Но чуть позже ей пришлось признать, что она ошибалась: сколько она ни умоляла Уильяма уехать из Мельбурн-Хаус, чтобы не видеться с его матерью, он оставался непреклонен, и его доводы были не лишены здравого смысла.

— Я опасаюсь, что переезд дурно скажется на твоем здоровье, милая, и мне бы не хотелось расстраивать маму — она так мечтала, чтобы мы жили все вместе, и потратила целое состояние на обустройство наших комнат. Кроме всего прочего, ты не подумала о финансовой стороне вопроса — я вряд ли смогу достойно содержать тебя и наших детей, имея доход в две тысячи фунтов. Ты вообще представляешь, сколько мы с тобой тратим? — сказал Уильям.

— Мы можем жить на Кэвендиш-сквер; мама будет только рада, — ответила Каро.

— Любимая, ты понимаешь, что это не только смертельно обидит мою мать, но и будет выглядеть как открытая вражда между нашими семьями?

— Это наш единственный шанс, Уильям! Мы снова будем счастливы, как прежде! Если ты действительно любишь меня, ты должен согласиться не видеться со своей матерью по крайней мере в течение ближайших шести месяцев.

— Ты просишь невозможного, Каро! Я готов признать, что мама поступила по отношению к тебе плохо, но теперь все в прошлом, и я по-прежнему люблю ее и благодарен ей за заботу о нас и о нашем сыне. Она признала свою ошибку и постарается впредь вести себя иначе. Кстати, если ты заметила, она ни разу не появлялась в наших комнатах без приглашения.

— Конечно, ей вполне достаточно того, что ты ежедневно заходишь в ее собственные апартаменты! Господи, Уильям, как ты мог так легко простить ей все эти ужасные вещи, которые она наговорила обо мне и о нашем ребенке?

— Ну почему ты так безжалостна к ней, Каро! Мама так горячо раскаивается в своих словах, и тебе лучше, чем кому-либо другому, должно быть понятно ее состояние. Разве ты сама никогда не обижала меня в пылу ссоры?

— Вот именно — в пылу ссоры, но она была холодна, как снежная вершина Монблана!

— Возможно, она проявляет свои эмоции не столь открыто, как ты.

— Я бы никогда не обвинила женщину в том, что она сама ненормальна настолько, что произвела на свет душевнобольное дитя!

— Каро!

— Да! Да! Она обвинила меня именно в этом! — закричала Каро, более не в силах сдерживаться. — Как она посмела?! Как она могла сказать такое про нашего сына?! С ним все в порядке, сегодня утром он мне улыбнулся и попытался произнести слово «мама»… И он… и он дергал за веревочки того деревянного шута, которого ты ему подарил, и заставлял его танцевать…

— Да, он чудесный малыш, — мягко сказал Уильям. — Моя мать конечно же совершила ошибку, но, поверь, она искренне беспокоится о здоровье нашего мальчугана.

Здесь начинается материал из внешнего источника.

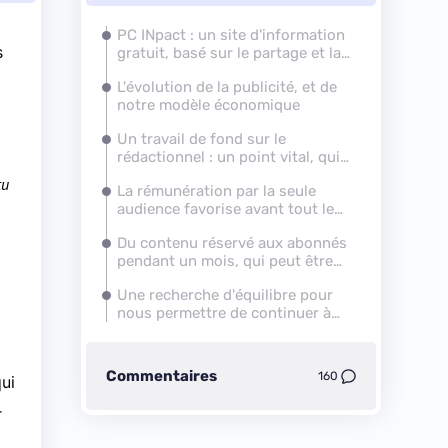
PC INpact : un site d'information
s
gratuit, basé sur le partage et la
communauté
L'évolution de la publicité, et de
notre modèle économique
Un travail de fond sur le
rédactionnel : un point vital, qui
n'est pas sans conséquence
tu
La rémunération par la seule
audience favorise avant tout le
buzz, et la quantité
Du contenu réservé aux abonnés
pendant un mois, qui peut être
partagé
Une recherche d'équilibre pour
nous permettre de continuer à
vous informer, mieux
Commentaires
160
ui
r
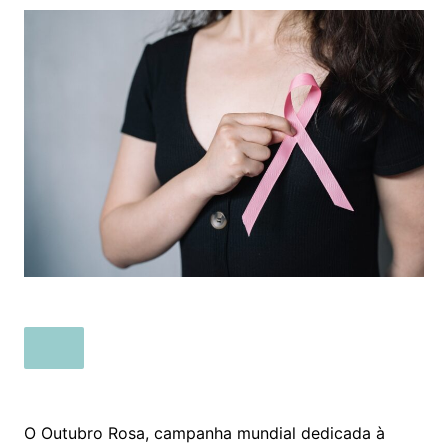
O Outubro Rosa, campanha mundial dedicada à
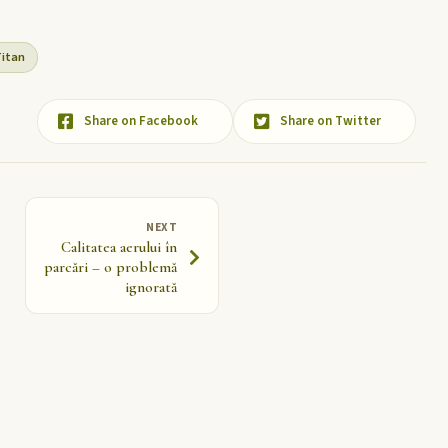
Titan
Share on Facebook
Share on Twitter
NEXT
Calitatea aerului în
parcări – o problemă
ignorată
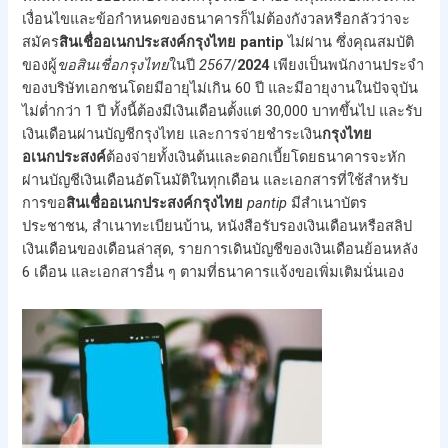
เงื่อนไขและข้อกำหนดของธนาคารก็ไม่ต้องกังวลหรือกลัวว่าจะ
สมัคร
สินเชื่ออเนกประสงค์กรุงไทย
pantip
ไม่ผ่าน ซึ่งคุณสมบัติ
ของผู้
ขอสินเชื่อกรุงไทย
ในปี
2567
/
2024
เพียงเป็นพนักงานประจำ
ของบริษัทเอกชนโดยมีอายุไม่เกิน 60 ปี และมีอายุงานในปัจจุบัน
ไม่ต่ำกว่า 1 ปี ทั้งนี้ต้องมีเงินเดือนตั้งแต่ 30,000 บาทขึ้นไป และรับ
เงินเดือนผ่านบัญชีกรุงไทย และการจ่ายชำระเงิน
กรุงไทย
อเนกประสงค์
ต้องจ่ายทั้งเงินต้นและดอกเบี้ยโดยธนาคารจะหัก
ผ่านบัญชีเงินเดือนอัตโนมัติในทุกเดือน และเอกสารที่ใช้สำหรับ
การขอ
สินเชื่ออเนกประสงค์กรุงไทย
pantip
มีสำเนาบัตร
ประชาชน, สำเนาทะเบียนบ้าน, หนังสือรับรองเงินเดือนหรือสลิป
เงินเดือนของเดือนล่าสุด, รายการเดินบัญชีของเงินเดือนย้อนหลัง
6 เดือน และเอกสารอื่น ๆ ตามที่ธนาคารแจ้งขอเพิ่มเติมนั่นเอง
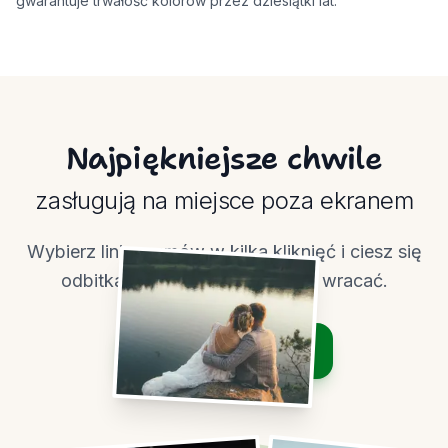
gwarantuje trwałość kolorów przez dziesiątki lat.
Najpiękniejsze chwile
zasługują na miejsce poza ekranem
Wybierz linię, zamów w kilka kliknięć i ciesz się
odbitkami, do których chce się wracać.
Zamów odbitki
Zobacz cennik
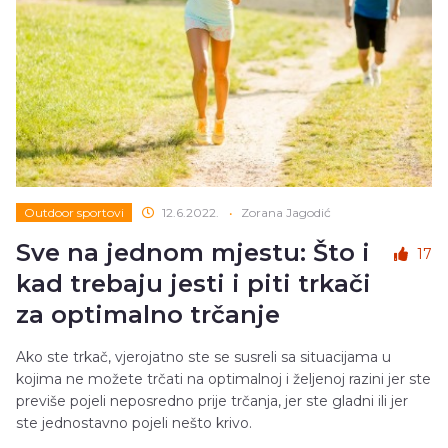
Outdoor sportovi
12.6.2022.
•
Zorana Jagodić
Sve na jednom mjestu: Što i
17
kad trebaju jesti i piti trkači
za optimalno trčanje
Ako ste trkač, vjerojatno ste se susreli sa situacijama u
kojima ne možete trčati na optimalnoj i željenoj razini jer ste
previše pojeli neposredno prije trčanja, jer ste gladni ili jer
ste jednostavno pojeli nešto krivo.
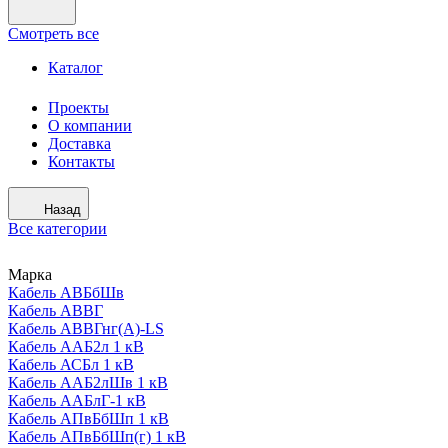
Смотреть все
Каталог
Проекты
О компании
Доставка
Контакты
Назад
Все категории
Марка
Кабель АВБбШв
Кабель АВВГ
Кабель АВВГнг(А)-LS
Кабель ААБ2л 1 кВ
Кабель АСБл 1 кВ
Кабель ААБ2лШв 1 кВ
Кабель ААБлГ-1 кВ
Кабель АПвБбШп 1 кВ
Кабель АПвБбШп(г) 1 кВ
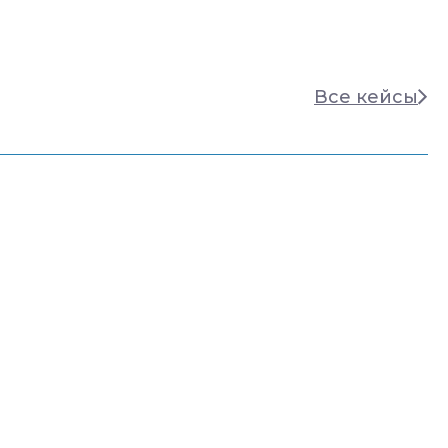
Все кейсы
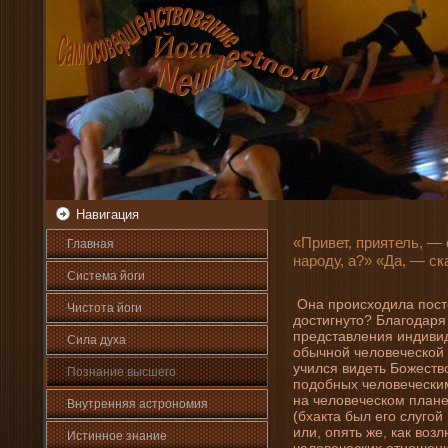
Навигация
«Привет, приятель, —
Главная
народу, а?» «Да, — с
Система йоги
Она происходила посте
Чистота йоги
достигнуто? Благодаря
представлени­я индиви
Сила духа
обычной человеческой 
учился виде­ть Божеств
Познани­е высшего
подобных человеческим
на человеческом плане
Внутренняя астрοномия
(бхакта был его слугой 
или, опять же, как воз
Истинное знани­е
человеческих отношени­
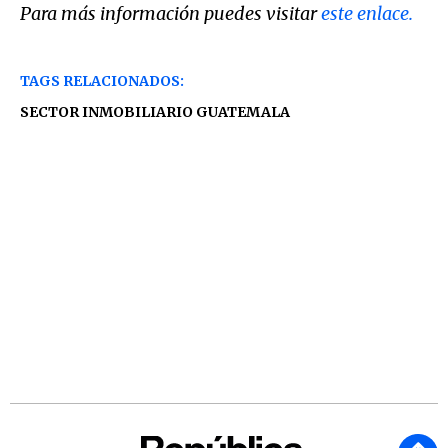
Para más información puedes visitar
este enlace.
TAGS RELACIONADOS:
SECTOR INMOBILIARIO GUATEMALA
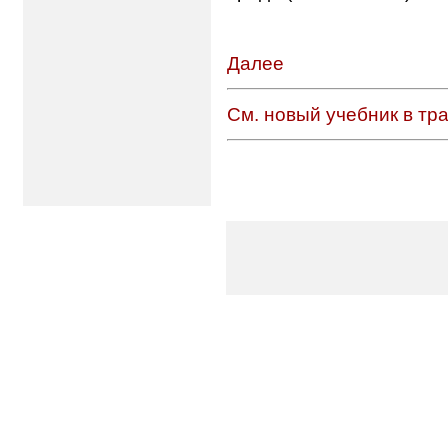
Далее
См. новый учебник в тр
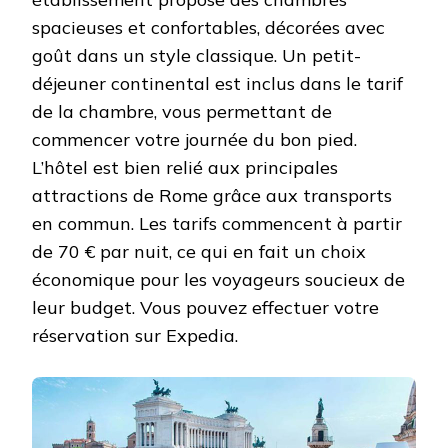
spacieuses et confortables, décorées avec
goût dans un style classique. Un petit-
déjeuner continental est inclus dans le tarif
de la chambre, vous permettant de
commencer votre journée du bon pied.
L’hôtel est bien relié aux principales
attractions de Rome grâce aux transports
en commun. Les tarifs commencent à partir
de 70 € par nuit, ce qui en fait un choix
économique pour les voyageurs soucieux de
leur budget. Vous pouvez effectuer votre
réservation sur Expedia.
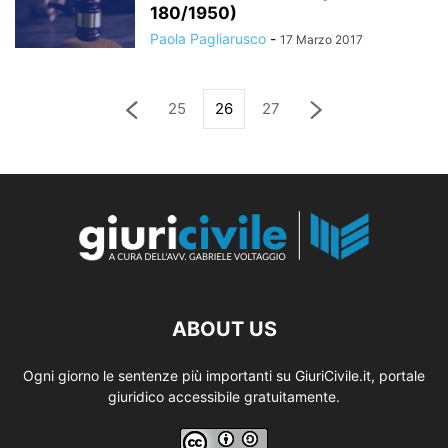
180/1950)
Paola Pagliarusco
-
17 Marzo 2017
25
26
27
ABOUT US
Ogni giorno le sentenze più importanti su GiuriCivile.it, portale
giuridico accessibile gratuitamente.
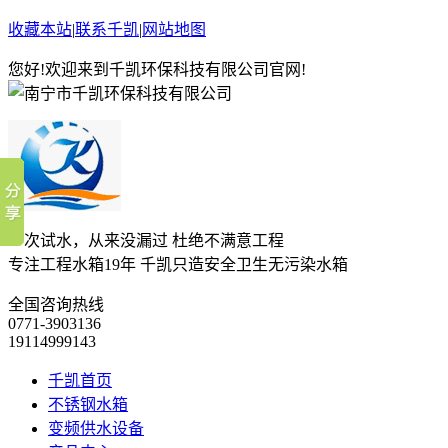
收藏本站
|
联系千凯
|
网站地图
您好!欢迎来到千凯环保科技有限公司官网!
一次试水，从来没漏过 杜绝不满意工程
专注工程水箱19年 千凯只造安全卫生无污染水箱
全国咨询热线
0771-3903136
19114999143
千凯首页
不锈钢水箱
变频供水设备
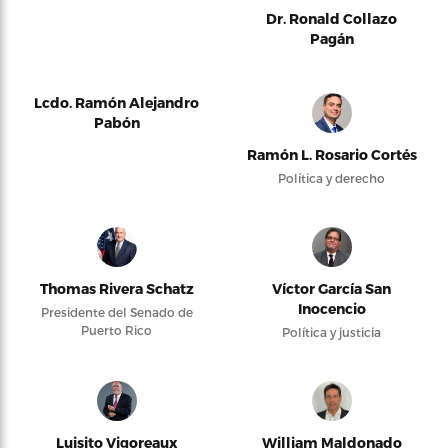
Dr. Ronald Collazo
Pagán
Lcdo. Ramón Alejandro
Pabón
Ramón L. Rosario Cortés
Política y derecho
Thomas Rivera Schatz
Víctor García San
Inocencio
Presidente del Senado de
Puerto Rico
Política y justicia
Luisito Vigoreaux
William Maldonado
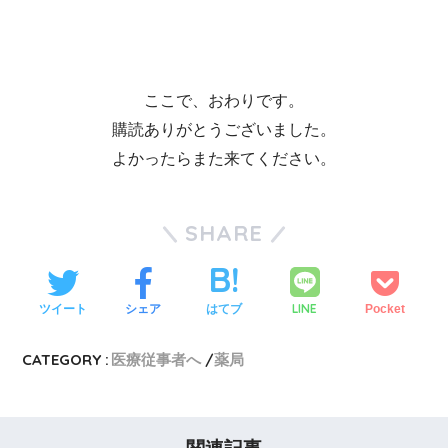
ここで、おわりです。
購読ありがとうございました。
よかったらまた来てください。
SHARE
LINE
ツイート
シェア
はてブ
Pocket
CATEGORY :
医療従事者へ
薬局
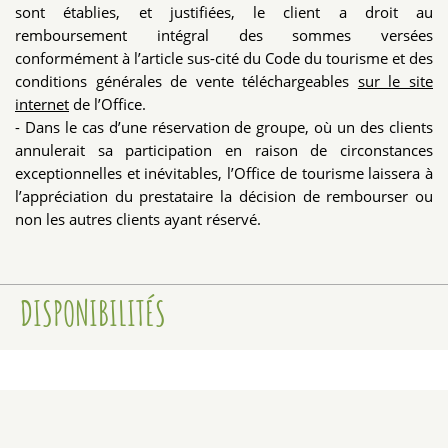
sont établies, et justifiées, le client a droit au
remboursement intégral des sommes versées
conformément à l’article sus-cité du Code du tourisme et des
conditions générales de vente téléchargeables
sur le site
internet
de l’Office.
- Dans le cas d’une réservation de groupe, où un des clients
annulerait sa participation en raison de circonstances
exceptionnelles et inévitables, l’Office de tourisme laissera à
l’appréciation du prestataire la décision de rembourser ou
non les autres clients ayant réservé.
DISPONIBILITÉS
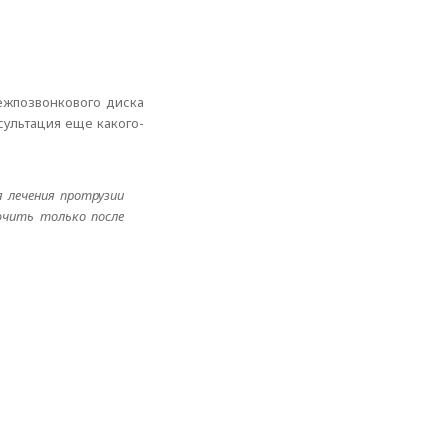
межпозвонкового диска
сультация еще какого-
я лечения протрузии
ючить только после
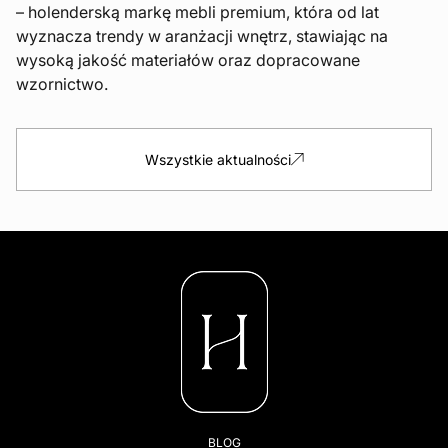
– holenderską markę mebli premium, która od lat
wyznacza trendy w aranżacji wnętrz, stawiając na
wysoką jakość materiałów oraz dopracowane
wzornictwo.
Wszystkie aktualności
BLOG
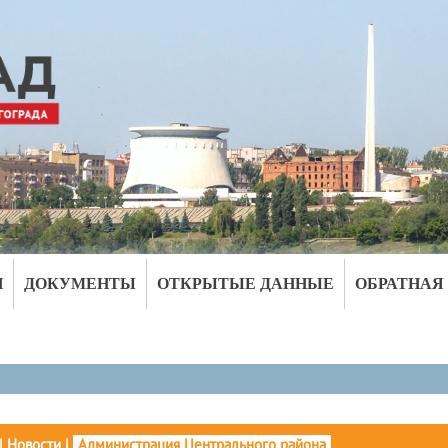
И
ДОКУМЕНТЫ
ОТКРЫТЫЕ ДАННЫЕ
ОБРАТНАЯ
|
Новости
|
Администрация Центрального района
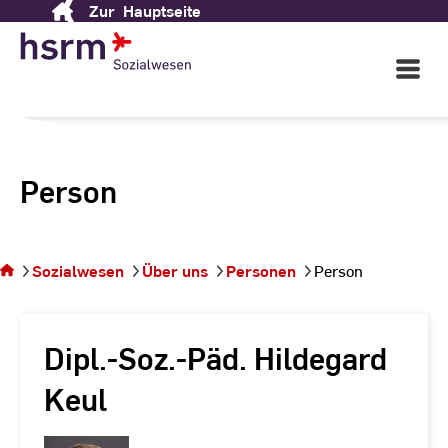
Zur
Hauptseite
Skip
to
Content
Open
Main
Navigati
Person
Sie
befinden
sich auf
Sozialwesen
Über uns
Personen
Person
der
Seite
Person
Dipl.-Soz.-Päd. Hildegard
Keul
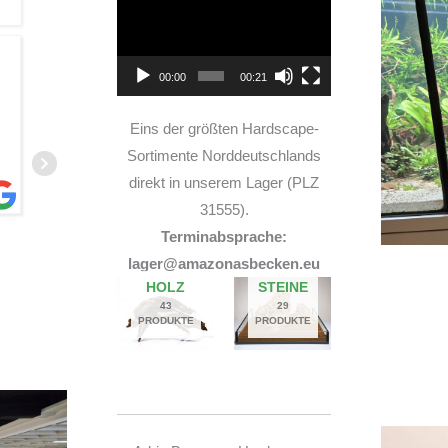
Player
TOP Hardscape im Laden
00:00
00:21
und sehr nette Beratung! Ich bin super Glücklich
mit meinem Beståbecken
Eins der größten Hardscape-
Sortimente Norddeutschlands
direkt in unserem Lager (PLZ
31555).
Terminabsprache:
A
lager@amazonasbecken.eu
14. JUNI 2026
HOLZ
STEINE
43
29
PRODUKTE
PRODUKTE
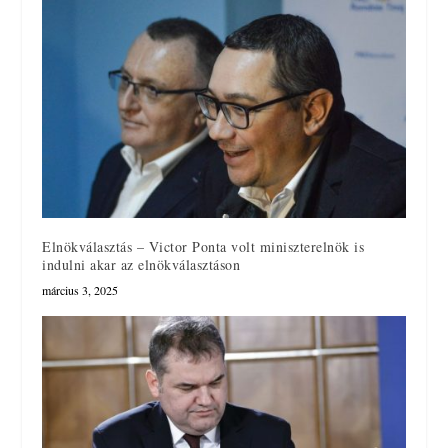
Elnökválasztás – Victor Ponta volt miniszterelnök is
indulni akar az elnökválasztáson
március 3, 2025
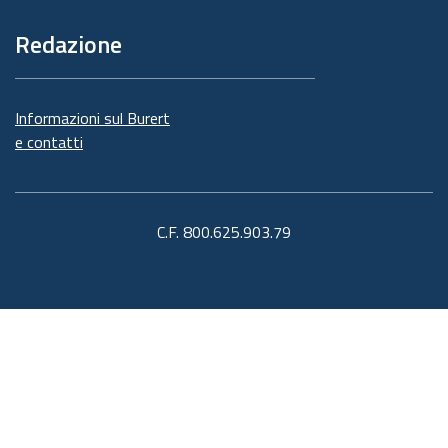
Redazione
Informazioni sul Burert
e contatti
C.F. 800.625.903.79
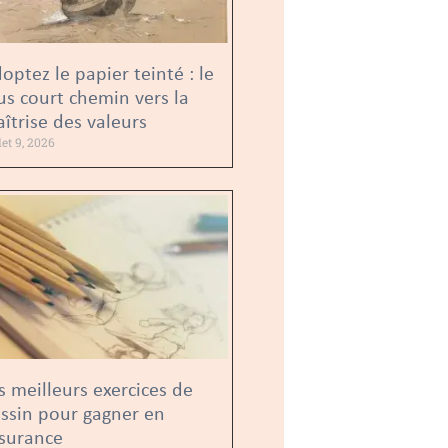
optez le papier teinté : le
us court chemin vers la
îtrise des valeurs
llet 9, 2026
s meilleurs exercices de
ssin pour gagner en
surance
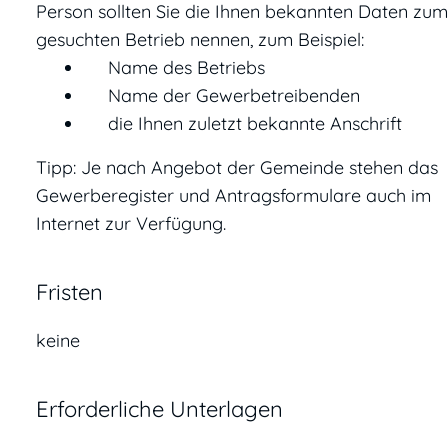
Person sollten Sie die Ihnen bekannten Daten zum
gesuchten Betrieb nennen, zum Beispiel:
Name des Betriebs
Name der Gewerbetreibenden
die Ihnen zuletzt bekannte Anschrift
Tipp: Je nach Angebot der Gemeinde stehen das
Gewerberegister und Antragsformulare auch im
Internet zur Verfügung.
Fristen
keine
Erforderliche Unterlagen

— Она ненавидит меня… Возможно, она надеется, что наш ребенок умрет и у меня больше никогда не будет других детей…

— Каро, что ты такое говоришь?! Это ужасно… и совершенно абсурдно!

— Да, но ведь твоя мать считает меня именно такой — порочной, испорченной, плохой… И в придачу к этому сумасшедшей! — истерично расхохоталась Каро. — Когда-нибудь она и тебя заставит поверить в это. Разве это не достаточно веская причина, чтобы уехать отсюда, пока не родится наш ребенок?!

— Она никогда не говорила о тебе ничего подобного, но даже если бы это было так, неужели ты думаешь, что я бы стал ее слушать?